B.4.1. Les articles 38 et suivants de la loi du 5 août 1978 de réformes économiques et budgétaires s'inscrivent dans le cadre d'une série de réformes de structure et de mesures d'assainissement du budget et de réorientation des dépenses publiques, dans un souci « de justice sociale, d'équité et d'harmonisation » (Doc. parl., Chambre, 1977-1978, n° 450/1, p. 1; n° 450/23, pp. 189-191 et 195-197; Sénat, 1977-1978, n° 436/2, pp. 91-93).
Il ressort des travaux préparatoires que le gouvernement entendait apporter quelques modifications fondamentales en matière de pensions de retraite et de survie, afin de réaliser des économies tout en contribuant à l'harmonisation des différents régimes. Selon l'exposé des motifs, étaient spécialement visées dans le secteur public « l'instauration d'un maximum pour les pensions de retraite et de survie payées à une même personne, la généralisation progressive d'un plafond proportionnel au traitement pour le calcul de la pension et la limitation des cumuls entre pensions et activités professionnelles » (Doc. parl., Chambre, 1977-1978, n° 450/1, p. 10).
B.4.2. Il apparaît encore de l'exposé des motifs que le législateur avait l'intention d'appliquer les plafonds en cause à « toutes les pensions du secteur public, au sens le plus large du terme », en vue de « conférer aux mesures proposées un caractère aussi efficace qu'équitable ». Ainsi, le gouvernement s'était fixé « pour objectif de conférer aux mesures restrictives qu'il [proposait] à l'égard des pensions du secteur public, un champ d'application général de sorte que sont visés tant les pensions octroyées directement en vertu de régimes de pension propres au secteur public que les revenus de pension qui sont constitués par analogie à ces régimes » (ibid., p. 53). A l'égard des membres du personnel de certains organismes publics dont le revenu complet de pension était composé de plusieurs éléments, il a été précisé qu'il convenait de « globaliser ces divers éléments en vue de l'application des restrictions apportées » (ibid., p. 54).
B.4.3. Le choix du législateur d'instaurer des plafonds limitant les pensions plutôt que d'imposer une réduction d'un certain pourcentage du montant à toutes les prestations de pension a par ailleurs été justifié par la volonté du gouvernement « de protéger au maximum les besoins essentiels des plus faibles et des moins favorisés en réclamant un effort plus important de ceux auxquels sera ôté un certain superflu » (Doc. parl., Chambre, 1977-1978, n° 450/23, p. 191).

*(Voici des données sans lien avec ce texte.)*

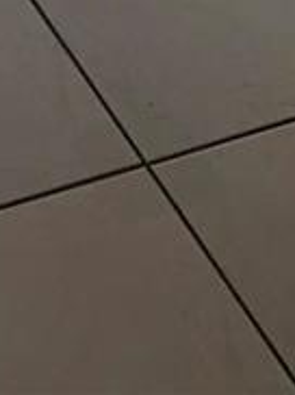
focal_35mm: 185
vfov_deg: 8.4
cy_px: -905
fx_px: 2107
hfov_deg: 7.9
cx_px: -117
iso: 25
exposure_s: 1/120
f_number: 1.8
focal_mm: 3.99
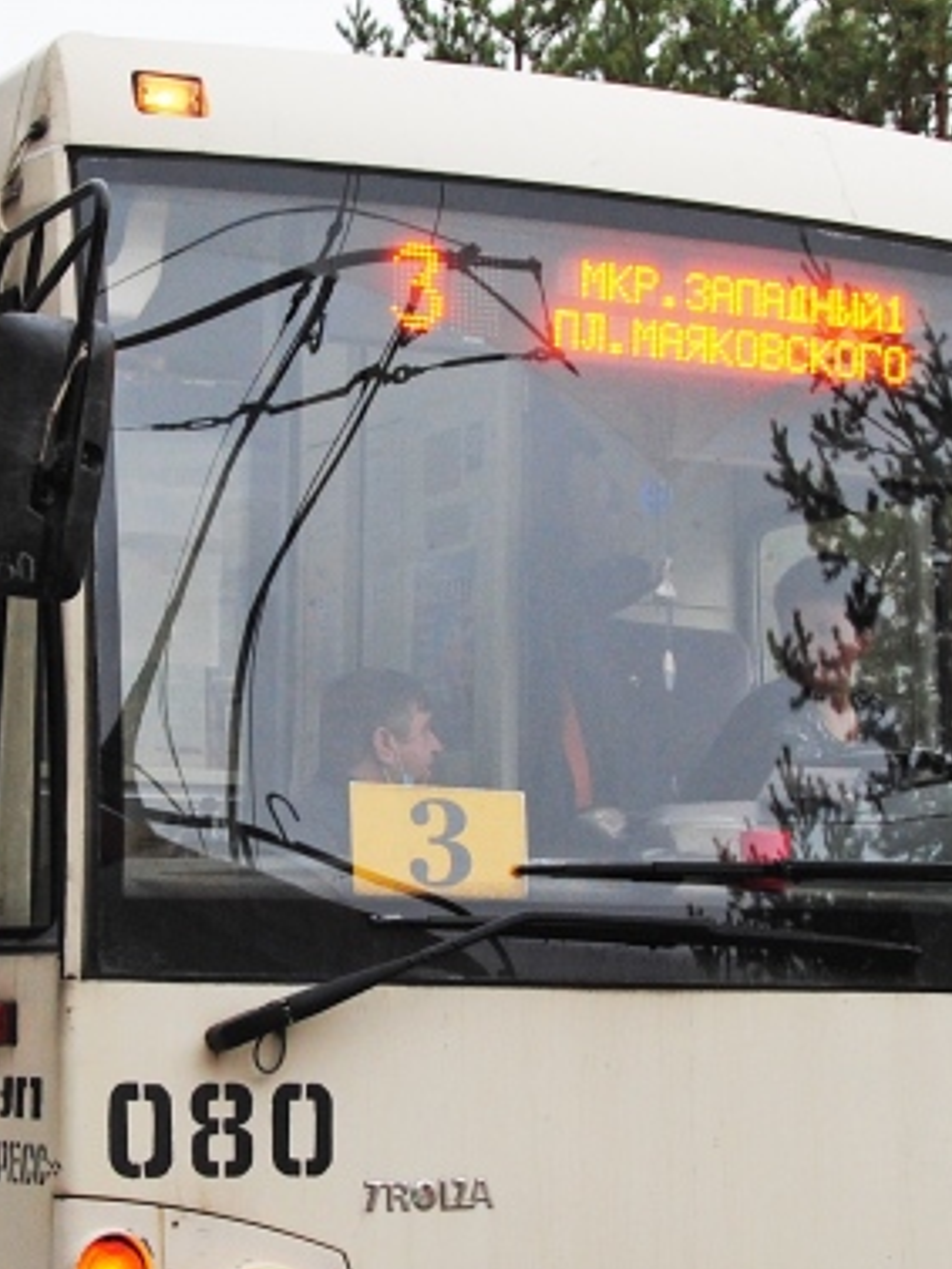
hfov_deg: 15.3
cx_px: 246
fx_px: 3538
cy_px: 628
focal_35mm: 97
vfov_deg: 20.3
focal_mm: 21
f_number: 5.6
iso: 200
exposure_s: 1/30
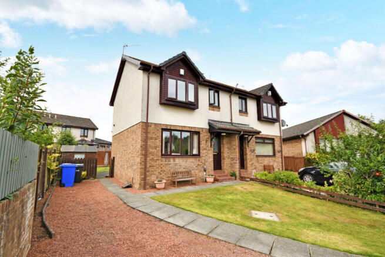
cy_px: 128
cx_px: 192
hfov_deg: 93.3
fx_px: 182
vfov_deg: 70.5
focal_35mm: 17
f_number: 6.3
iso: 100
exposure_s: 1/250
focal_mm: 11.5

B.5. La mesure qui consiste à tenir compte de tous les éléments du revenu de pension, en ce compris les avantages extra-légaux comme le pécule de vacances et l'allocation de fin d'année est pertinente et justifiée tant à l'égard de l'objectif de réaliser des économies qu'à l'égard de l'objectif d'harmonisation des différents régimes. La mesure qui instaure les mêmes plafonds pour tous les pensionnés, quel que soit le montant théorique auquel ils auraient droit eu égard à leurs états de service et à leur carrière passée est quant à elle pertinente et justifiée par rapport à l'objectif de justice sociale poursuivi par le législateur.

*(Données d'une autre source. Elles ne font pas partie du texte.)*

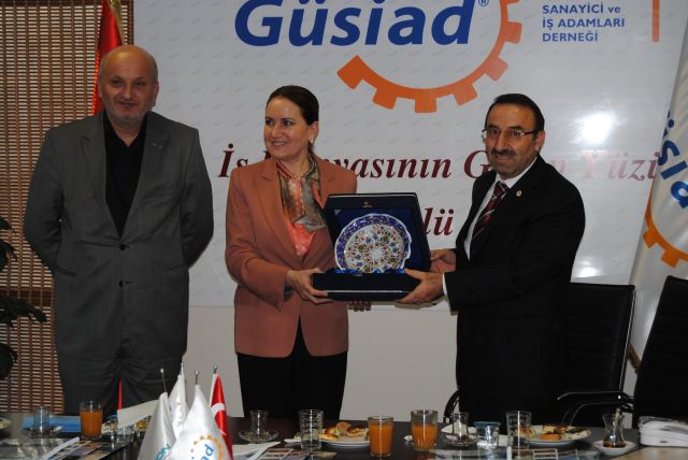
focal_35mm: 78
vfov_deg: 17.5
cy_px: 230
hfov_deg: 26.0
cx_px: 344
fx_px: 1492
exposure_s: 1/60
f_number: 5.6
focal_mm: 52
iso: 200
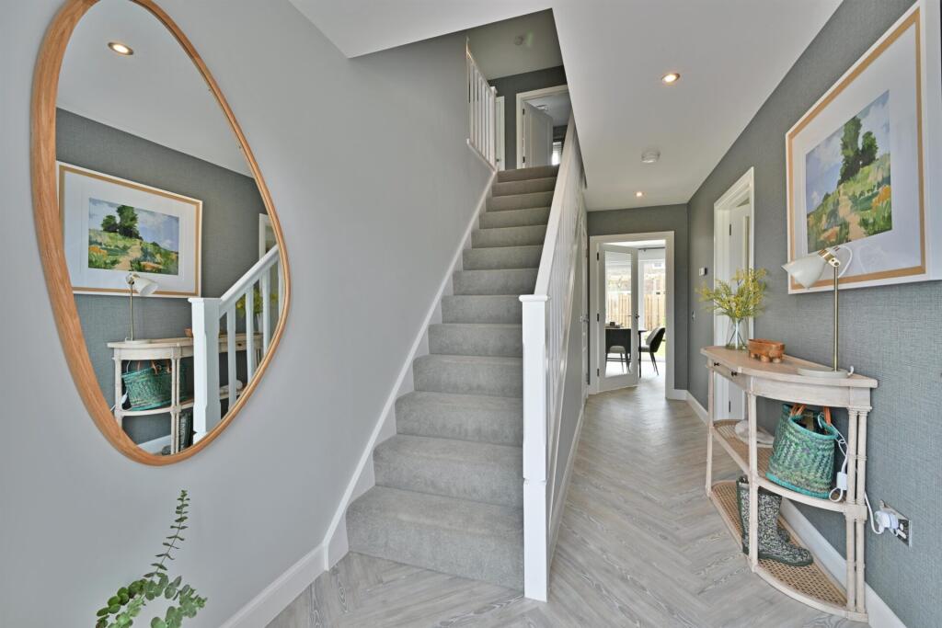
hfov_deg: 98.5
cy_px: 314
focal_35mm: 16
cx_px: 471
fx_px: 406
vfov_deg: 75.5
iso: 125
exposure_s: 1/6
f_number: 13
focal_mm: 15.5
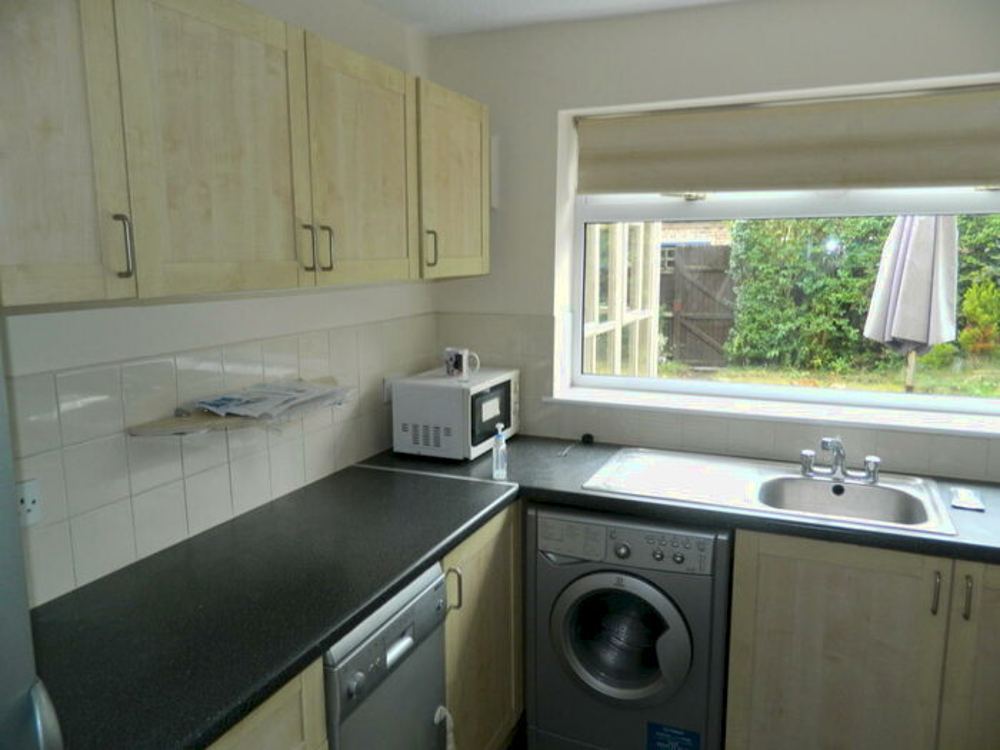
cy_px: 375
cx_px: 500
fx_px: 722
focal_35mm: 25
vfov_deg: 54.9
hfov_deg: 69.4
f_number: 3.1
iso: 160
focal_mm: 4.5
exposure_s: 1/30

B.6. Dès lors que les mêmes plafonds sont appliqués à tous les pensionnés, sans égard au montant théorique dont ils auraient pu bénéficier en l'absence de ces plafonds, il est également justifié qu'ils s'appliquent de la même manière à ceux qui ont eu une carrière complète et à ceux qui n'ont pas eu une telle carrière. La circonstance que les personnes qui ont eu une carrière complète atteignent plus rapidement les plafonds en cause que celles qui n'ont pas eu une telle carrière, de sorte que ces dernières peuvent voir leur pension complétée du pécule de vacances et de l'allocation de fin d'année offerts par leur ancien employeur public tant que les plafonds ne sont pas atteints, n'est que la conséquence de l'application des mêmes plafonds à toutes les pensions concernées.
B.7. La question préjudicielle appelle une réponse négative.

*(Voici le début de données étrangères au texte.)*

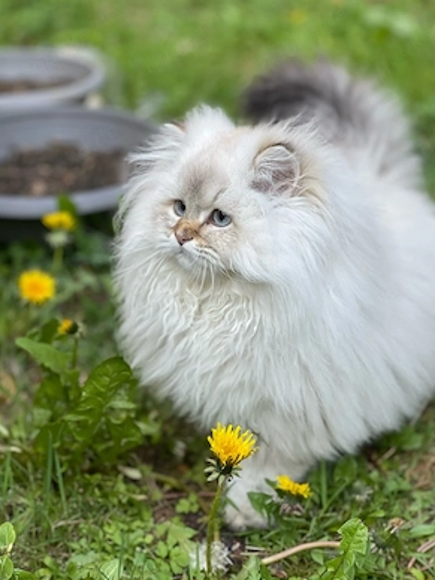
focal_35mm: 66
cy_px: 290
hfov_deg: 22.3
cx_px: 221
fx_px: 1106
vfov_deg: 29.4
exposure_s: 1/121
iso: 64
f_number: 2.2
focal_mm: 7.5
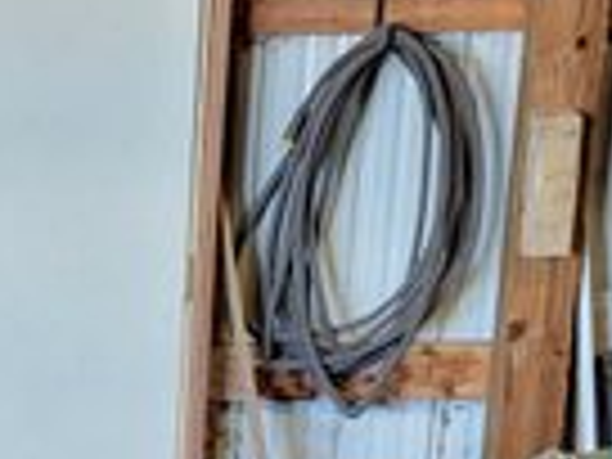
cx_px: -331
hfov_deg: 15.0
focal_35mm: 121
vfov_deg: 11.6
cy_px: 736
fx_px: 2139
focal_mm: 5.4
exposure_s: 1/120
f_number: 1.8
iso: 160
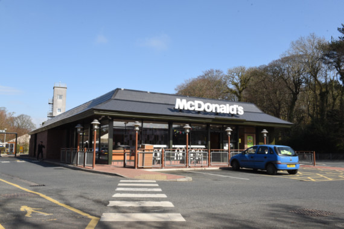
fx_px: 306
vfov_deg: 41.1
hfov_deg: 58.7
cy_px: 114
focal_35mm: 32
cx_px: 172
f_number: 16
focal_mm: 32
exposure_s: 1/320
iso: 640
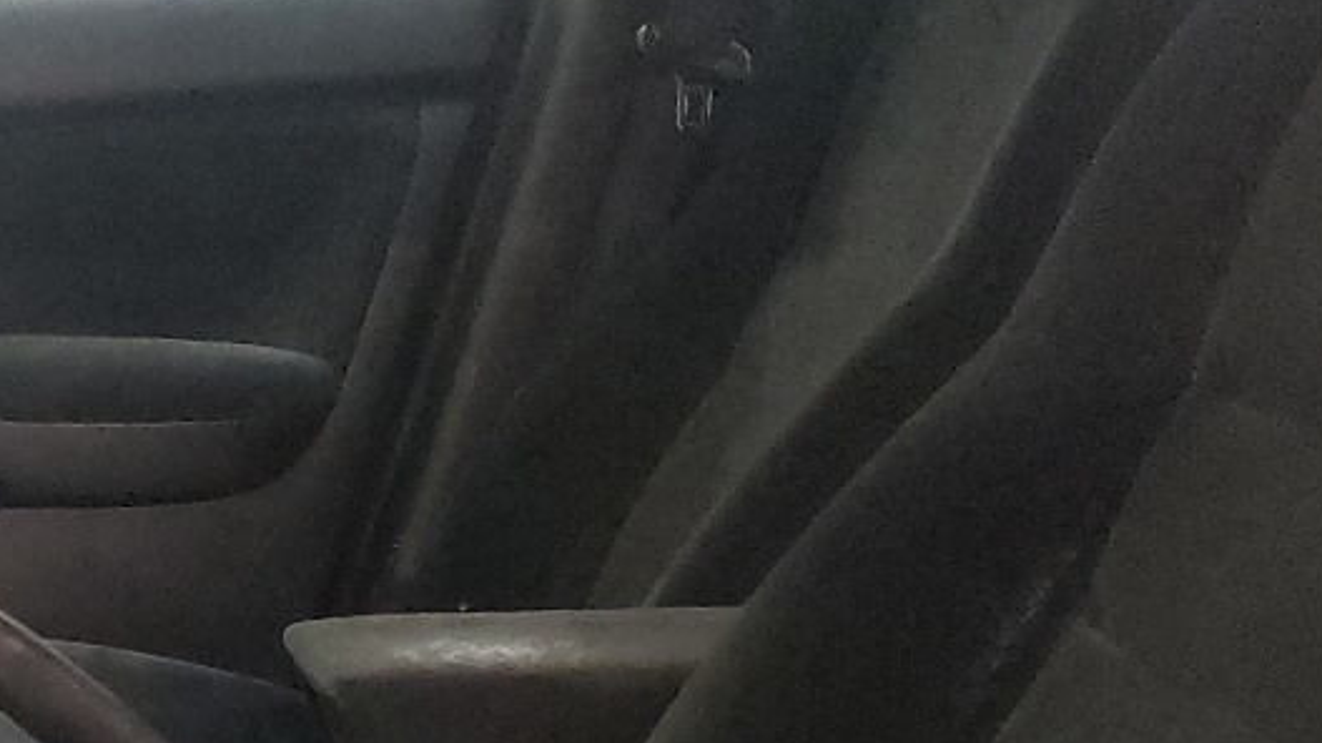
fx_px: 3014
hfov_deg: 22.5
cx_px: -329
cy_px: 949
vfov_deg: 13.6
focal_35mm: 86
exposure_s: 1/24
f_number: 1.5
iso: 694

Par ces motifs, la Cour dit pour droit : Les articles 39 et 40 de la loi du 5 août 1978 de réformes économiques et budgétaires ne violent pas les articles 10 et 11 de la Constitution.
Ainsi rendu en langue française et en langue néerlandaise, conformément à l'article 65 de la loi spéciale du 6 janvier 1989 sur la Cour constitutionnelle, le 23 novembre 2017.